Wednesday, April 11, 2007

The Real Answer to New Year's Resolutions

Every year on New Year's Day there is a push to make New Year's Resolutions. As important as these decisions are in our personal lives, they are often made and within a week chalked up on the list of personal failures to plague us throughout the new year. If your 'New Millennium decisions' have already gone by the wayside, all is not lost. There are some lessons that can be learned from Alcoholics Anonymous that can help change failure to success!

Spell out your goals clearly. It often helps to write down your goals in specific terms with a specific time line. For example rather than 'exercise' write down 'week 1: walk for 30 minutes on Monday, Wednesday and Friday at 8AM'. You might consider putting additional behavioral goals or increments on a calendar and checking them off as you accomplish them. Give yourself a gold star for your accomplishments!

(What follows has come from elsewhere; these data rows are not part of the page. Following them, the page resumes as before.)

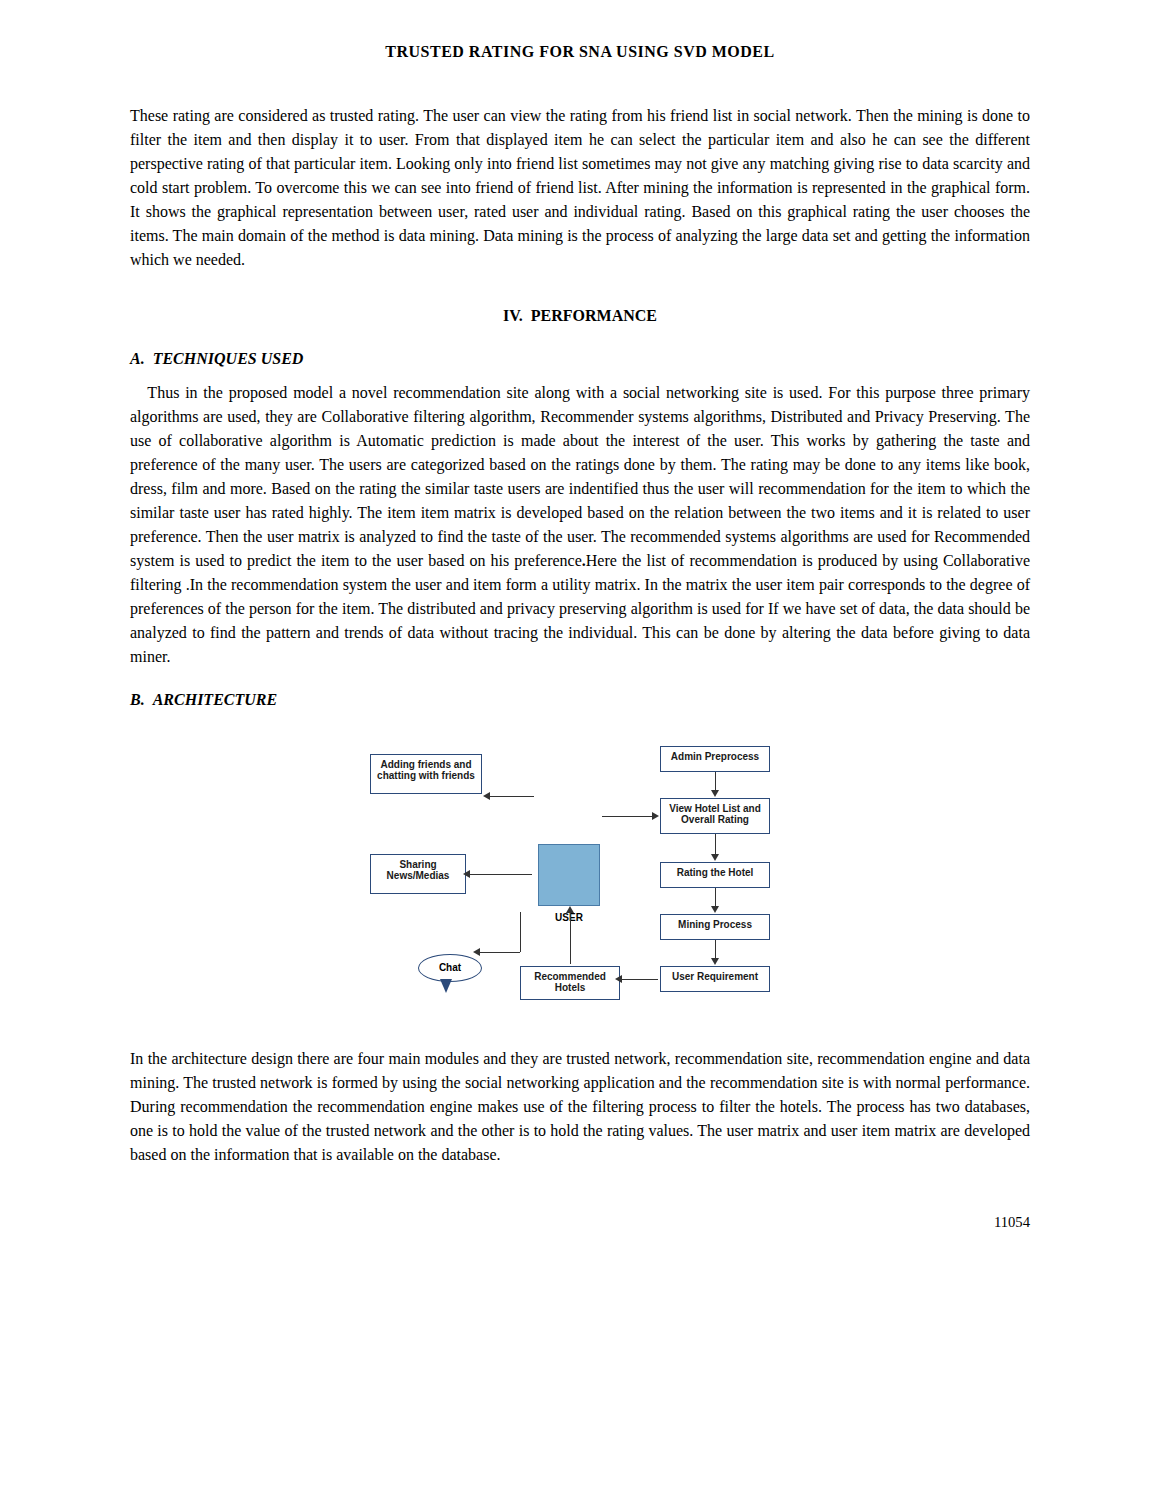Trusted Rating for SNA Using SVD Model
These rating are considered as trusted rating. The user can view the rating from his friend list in social network. Then the mining is done to filter the item and then display it to user. From that displayed item he can select the particular item and also he can see the different perspective rating of that particular item. Looking only into friend list sometimes may not give any matching giving rise to data scarcity and cold start problem. To overcome this we can see into friend of friend list. After mining the information is represented in the graphical form. It shows the graphical representation between user, rated user and individual rating. Based on this graphical rating the user chooses the items. The main domain of the method is data mining. Data mining is the process of analyzing the large data set and getting the information which we needed.
IV. Performance
A. Techniques Used
Thus in the proposed model a novel recommendation site along with a social networking site is used. For this purpose three primary algorithms are used, they are Collaborative filtering algorithm, Recommender systems algorithms, Distributed and Privacy Preserving. The use of collaborative algorithm is Automatic prediction is made about the interest of the user. This works by gathering the taste and preference of the many user. The users are categorized based on the ratings done by them. The rating may be done to any items like book, dress, film and more. Based on the rating the similar taste users are indentified thus the user will recommendation for the item to which the similar taste user has rated highly. The item item matrix is developed based on the relation between the two items and it is related to user preference. Then the user matrix is analyzed to find the taste of the user. The recommended systems algorithms are used for Recommended system is used to predict the item to the user based on his preference. Here the list of recommendation is produced by using Collaborative filtering .In the recommendation system the user and item form a utility matrix. In the matrix the user item pair corresponds to the degree of preferences of the person for the item. The distributed and privacy preserving algorithm is used for If we have set of data, the data should be analyzed to find the pattern and trends of data without tracing the individual. This can be done by altering the data before giving to data miner.
B. Architecture
Adding friends and chatting with friends
Sharing News/Medias
Chat
USER
Admin Preprocess
View Hotel List and Overall Rating
Rating the Hotel
Mining Process
User Requirement
Recommended Hotels
In the architecture design there are four main modules and they are trusted network, recommendation site, recommendation engine and data mining. The trusted network is formed by using the social networking application and the recommendation site is with normal performance. During recommendation the recommendation engine makes use of the filtering process to filter the hotels. The process has two databases, one is to hold the value of the trusted network and the other is to hold the rating values. The user matrix and user item matrix are developed based on the information that is available on the database.
11054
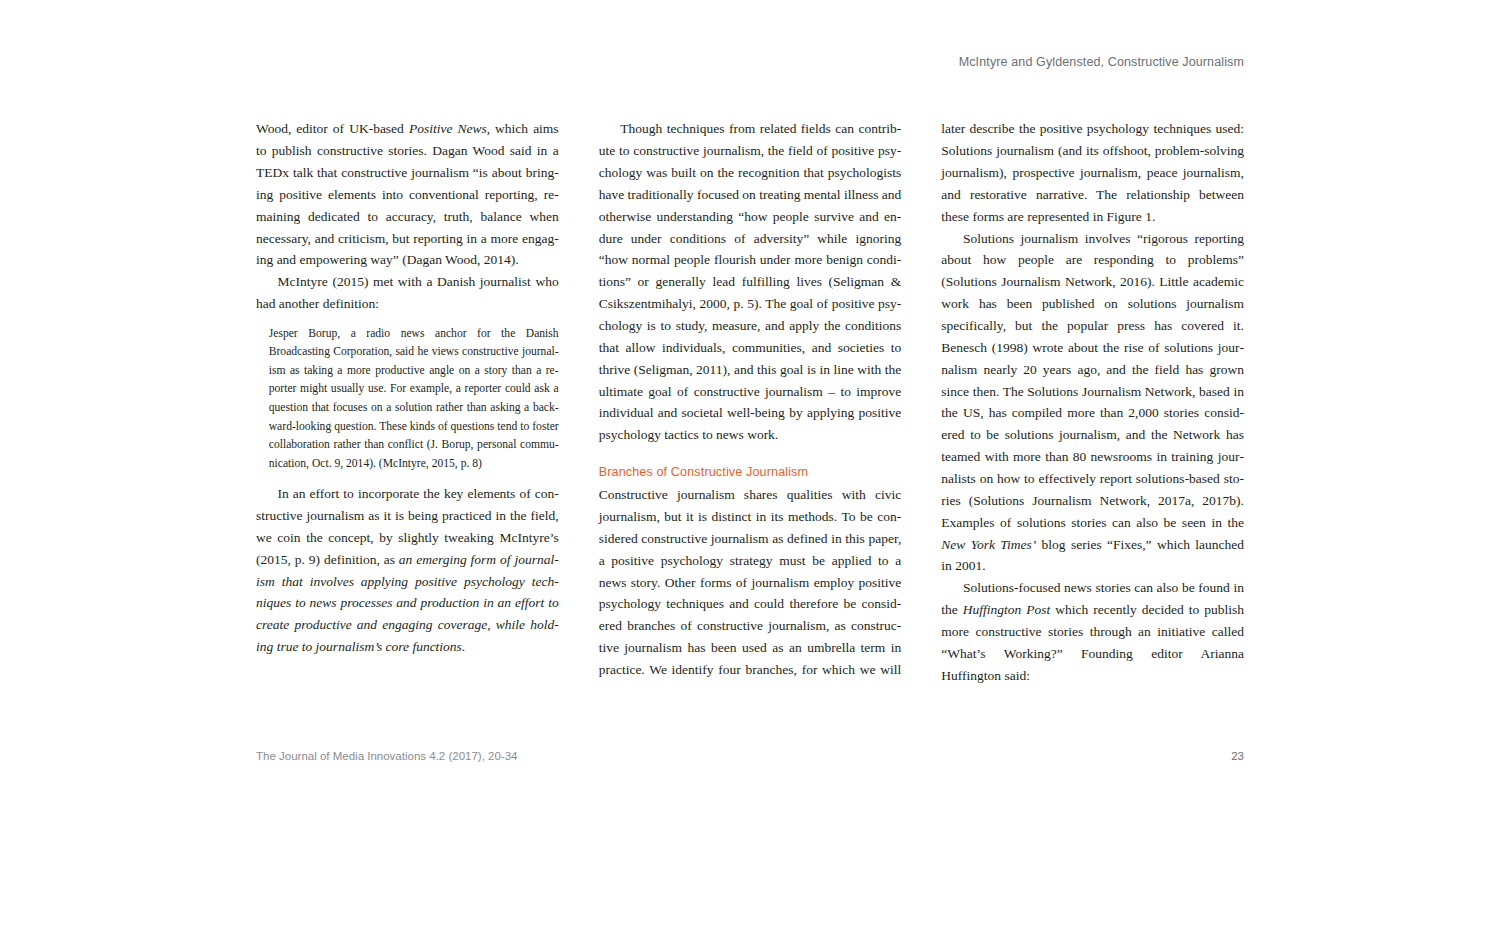McIntyre and Gyldensted, Constructive Journalism
Wood, editor of UK-based Positive News, which aims to publish constructive stories. Dagan Wood said in a TEDx talk that constructive journalism “is about bringing positive elements into conventional reporting, remaining dedicated to accuracy, truth, balance when necessary, and criticism, but reporting in a more engaging and empowering way” (Dagan Wood, 2014).
McIntyre (2015) met with a Danish journalist who had another definition:
Jesper Borup, a radio news anchor for the Danish Broadcasting Corporation, said he views constructive journalism as taking a more productive angle on a story than a reporter might usually use. For example, a reporter could ask a question that focuses on a solution rather than asking a backward-looking question. These kinds of questions tend to foster collaboration rather than conflict (J. Borup, personal communication, Oct. 9, 2014). (McIntyre, 2015, p. 8)
In an effort to incorporate the key elements of constructive journalism as it is being practiced in the field, we coin the concept, by slightly tweaking McIntyre’s (2015, p. 9) definition, as an emerging form of journalism that involves applying positive psychology techniques to news processes and production in an effort to create productive and engaging coverage, while holding true to journalism’s core functions.
Though techniques from related fields can contribute to constructive journalism, the field of positive psychology was built on the recognition that psychologists have traditionally focused on treating mental illness and otherwise understanding “how people survive and endure under conditions of adversity” while ignoring “how normal people flourish under more benign conditions” or generally lead fulfilling lives (Seligman & Csikszentmihalyi, 2000, p. 5). The goal of positive psychology is to study, measure, and apply the conditions that allow individuals, communities, and societies to thrive (Seligman, 2011), and this goal is in line with the ultimate goal of constructive journalism – to improve individual and societal well-being by applying positive psychology tactics to news work.
Branches of Constructive Journalism
Constructive journalism shares qualities with civic journalism, but it is distinct in its methods. To be considered constructive journalism as defined in this paper, a positive psychology strategy must be applied to a news story. Other forms of journalism employ positive psychology techniques and could therefore be considered branches of constructive journalism, as constructive journalism has been used as an umbrella term in practice. We identify four branches, for which we will later describe the positive psychology techniques used: Solutions journalism (and its offshoot, problem-solving journalism), prospective journalism, peace journalism, and restorative narrative. The relationship between these forms are represented in Figure 1.
Solutions journalism involves “rigorous reporting about how people are responding to problems” (Solutions Journalism Network, 2016). Little academic work has been published on solutions journalism specifically, but the popular press has covered it. Benesch (1998) wrote about the rise of solutions journalism nearly 20 years ago, and the field has grown since then. The Solutions Journalism Network, based in the US, has compiled more than 2,000 stories considered to be solutions journalism, and the Network has teamed with more than 80 newsrooms in training journalists on how to effectively report solutions-based stories (Solutions Journalism Network, 2017a, 2017b). Examples of solutions stories can also be seen in the New York Times’ blog series “Fixes,” which launched in 2001.
Solutions-focused news stories can also be found in the Huffington Post which recently decided to publish more constructive stories through an initiative called “What’s Working?” Founding editor Arianna Huffington said:
The Journal of Media Innovations 4.2 (2017), 20-34
23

Have a support system. We all need encouragement and support from time to time. It is helpful to have one or two good friends who are truly supportive and not critical (your spouse may be one of these) that you can tell what you are doing and ask if you can contact them if you are tempted to break your resolution. When making this agreement be sure to tell them that their job isn't to keep tabs on you (you're responsible to do that for yourself) but to be there for you when you request help and to celebrate your successes with you. In some instances you may want to seek out a support group such as over-eaters anonymous or gamblers anonymous.
Keep a positive attitude, living one day at a time. It is important to know that lifestyle and habit change takes time and often practice. That is how we learn things, two steps forward, one step back, and start over again with perseverance. Studies have told us that it takes approximately 3 weeks of conscious effort to change a simple habit so any rewarding lifestyle change will benefit from conscious reminders, not from criticism (from either others or ourselves). Over the years I have worked with many people to quit smoking. Frequently a 2 pack-a-day smoker will return 3 days after their first session with me discouraged and feeling like a failure because they had given in to their habit and smoked two cigarettes the day before. Never mind the 118 they didn't smoke, they are upset with the two that they have! Guilt, in this instance, only increases the stress they feel and increases the likelihood of failure. Choose each moment of each day to maintain your focus on your goal.

Recognize that you don't have to go it alone. Perhaps the most powerful of all lessons of Alcoholics Anonymous are included in the '12 steps' and specifically in the first 3 steps. Thousands have changed one of the most debilitating habits by relying on God; admitting helplessness to change by themselves, recognizing that there is a 'power greater than ourselves that can restore us to sanity', and finally turning it over to Him. Good luck in meeting your goals this coming year!